By Andy Staples
October 24, 2009

You have to wonder what transpired in the visiting athletic director's box Saturday afternoon at Purdue's Ross-Ade Stadium.

Earlier in the day, Illinois athletic director Ron Guenther had leaked to Big Ten Network analyst Glen Mason that Ron Zook would coach the Illini in 2010. Then, when reporters cornered Guenther before kickoff against Purdue, Guenther scurried away. "Glen is my friend," Guenther said of the former Kansas and Minnesota coach. Way to stick to your guns, Mr. Guenther.

Someone with a little more common sense must have gotten in Guenther's ear during the first half. Someone must have said he risked a fan mutiny if he didn't offer at least a cursory explanation for his decision to retain Zook, who is well on his way to a fourth losing season in five years.

So at halftime, Guenther emerged and spoke for less than a minute to reporters whose employers aren't a revenue stream for the Illinois athletic department. "There will be some changes, but there won't be a change on the top," Guenther said, according to the Daily Illini. "There's a great deal of frustration obviously with the program at the moment. We're still going to evaluate [at the end of the season] but I think it's really unfair to start jumping at the end of the fifth year on a guy."

At the time, the Illini trailed the Boilermakers by two touchdowns. Illinois would go on to lose, 24-14. Two years after making the Rose Bowl, Illinois is 1-6 (0-5 in the Big Ten) and hasn't beaten an FBS team.

Five years ago this weekend, I covered a game Zook coached at another out-of-the way campus. Zook's Florida team fell that day to Mississippi State. Florida athletic director Jeremy Foley emerged steaming from the visiting athletic director's box. He did not give Zook a vote of confidence. Less than 48 hours later, Foley had fired Zook.

Guenther doesn't think it's fair to start jumping on a guy at the end of the fifth year. Foley jumped on Zook in the middle of his third year at Florida. Illinois has had two winning seasons this decade. Florida has won two of the past three national titles and currently sits atop the BCS standings.

You do the math.

More than likely, Guenther's vote of confidence has roots in a different kind of math.
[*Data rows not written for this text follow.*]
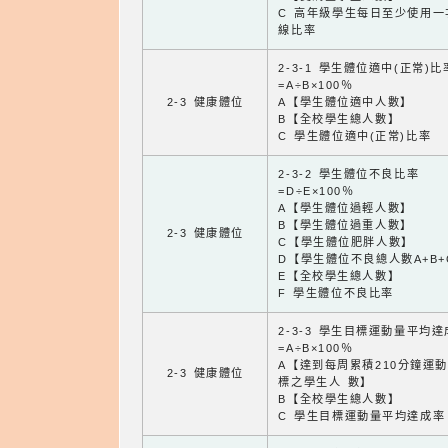
C 高年級學生每日至少使用一
線比率
2-3-1 學生體位適中(正常)比
=A÷B×100％
2-3 健康體位
A【學生體位適中人數】
B【全校學生總人數】
C 學生體位適中(正常)比率
2-3-2 學生體位不良比率
=D÷E×100％
A【學生體位過輕人數】
B【學生體位過重人數】
2-3 健康體位
C【學生體位肥胖人數】
D【學生體位不良總人數A+B+
E【全校學生總人數】
F 學生體位不良比率
2-3-3 學生目標運動量平均
=A÷B×100％
A【達到每周累積210分鐘運
2-3 健康體位
標之學生人 數】
B【全校學生總人數】
C 學生目標運動量平均達成率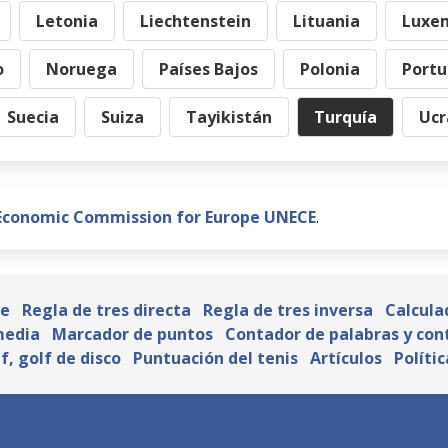
Letonia
Liechtenstein
Lituania
Luxe
o
Noruega
Países Bajos
Polonia
Portu
Suecia
Suiza
Tayikistán
Turquía
Ucr
Economic Commission for Europe UNECE
.
je
Regla de tres directa
Regla de tres inversa
Calcula
media
Marcador de puntos
Contador de palabras y con
f, golf de disco
Puntuación del tenis
Artículos
Políti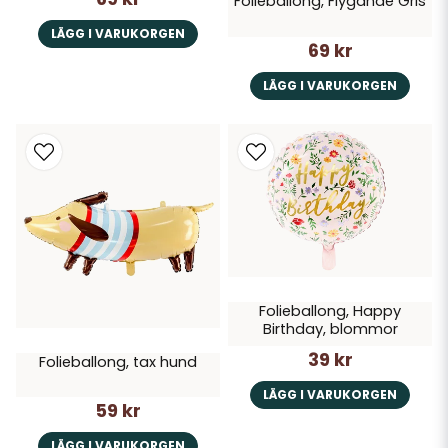
Folieballong, Flygande Gris
LÄGG I VARUKORGEN
69 kr
LÄGG I VARUKORGEN
Folieballong, Happy
Birthday, blommor
39 kr
Folieballong, tax hund
LÄGG I VARUKORGEN
59 kr
LÄGG I VARUKORGEN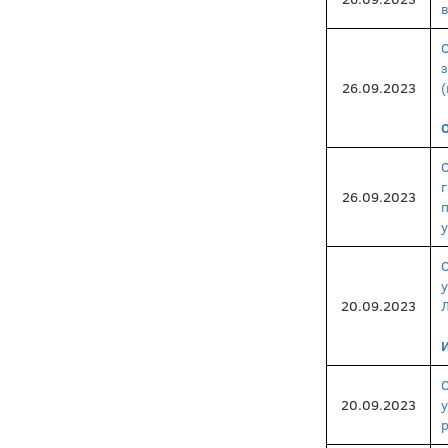
26.09.2023
(
26.09.2023
у
20.09.2023
20.09.2023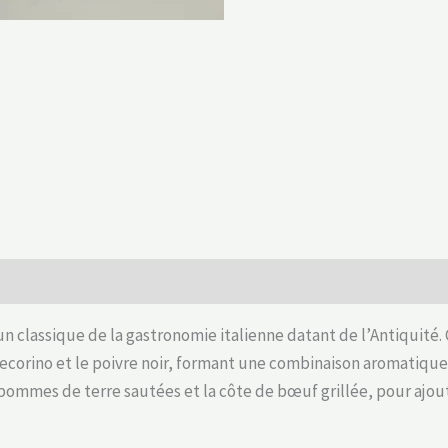
un classique de la gastronomie italienne datant de l’Antiquité. 
 Pecorino et le poivre noir, formant une combinaison aromatique
 pommes de terre sautées et la côte de bœuf grillée, pour ajo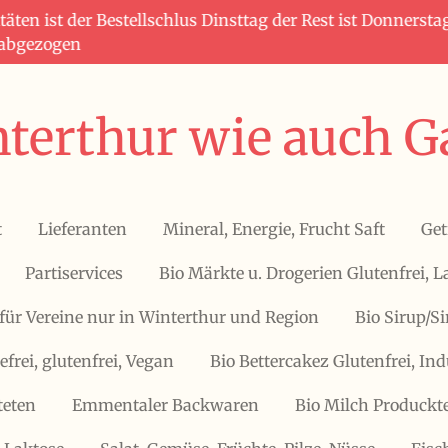
täten ist der Bestellschlus Dinsttag der Rest ist Donners
 abgezogen
terthur wie auch G
t
Lieferanten
Mineral, Energie, Frucht Saft
Get
Partiservices
Bio Märkte u. Drogerien Glutenfrei, L
für Vereine nur in Winterthur und Region
Bio Sirup/S
efrei, glutenfrei, Vegan
Bio Bettercakez Glutenfrei, Ind
teten
Emmentaler Backwaren
Bio Milch Produckte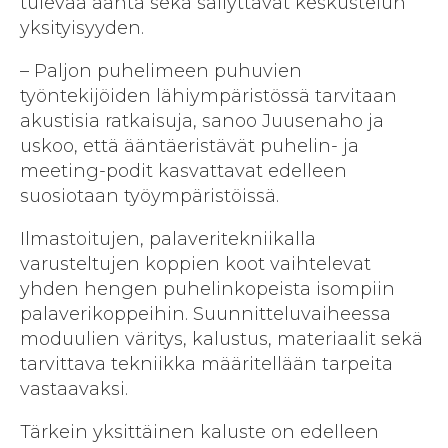
tulevaa ääntä sekä säilyttävät keskustelun
yksityisyyden.
– Paljon puhelimeen puhuvien
työntekijöiden lähiympäristössä tarvitaan
akustisia ratkaisuja, sanoo Juusenaho ja
uskoo, että ääntäeristävät puhelin- ja
meeting-podit kasvattavat edelleen
suosiotaan työympäristöissä.
Ilmastoitujen, palaveritekniikalla
varusteltujen koppien koot vaihtelevat
yhden hengen puhelinkopeista isompiin
palaverikoppeihin. Suunnitteluvaiheessa
moduulien väritys, kalustus, materiaalit sekä
tarvittava tekniikka määritellään tarpeita
vastaavaksi.
Tärkein yksittäinen kaluste on edelleen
The liqudated damages clause in Zook's original contract called for the coach to be paid the balance remaining on the contract. The contract has been extended twice, but it appears the buyout clause hasn't changed. Zook makes somewhere between $1.3 million and $1.5 million and has four years remaining on his deal. To fire him would cost between $5.2 and $6 million, and that would be before Illinois paid a penny to its next coach.

Complicating matters further, the chancellor and president at Illinois just resigned under pressure because of an admissions scandal. It's likely that whoever is minding the ivory tower in Champaign has so much on the plate that a coaching search would be a completely unnecessary distraction.

So strap in, Illini fans. You're probably not getting a change this season. Which is a shame, because you'll miss out on a few weeks with one of the best coaches in America. His name is Fired Ron Zook. Go back to 2004. Just five days after his firing, Zook nearly led the Gators to an upset of No. 7 Georgia. Later, Zook coached Florida to a 48-14 win against a good South Carolina team and stunned Florida State on the day the Seminoles christened Bobby Bowden Field.

Once fired at Florida, Zook stopped doing all the things that got him fired. He stopped meddling in Charlie Strong's defense. He stopped tightening up at the end of games. He let it ride, and his team was better off for it.

Given its talent level, Illinois could be dangerous with Fired Ron Zook at the helm. Unfortunately, unless Safe Ron Zook starts coaching like Fired Ron Zook, the next five weeks might last forever.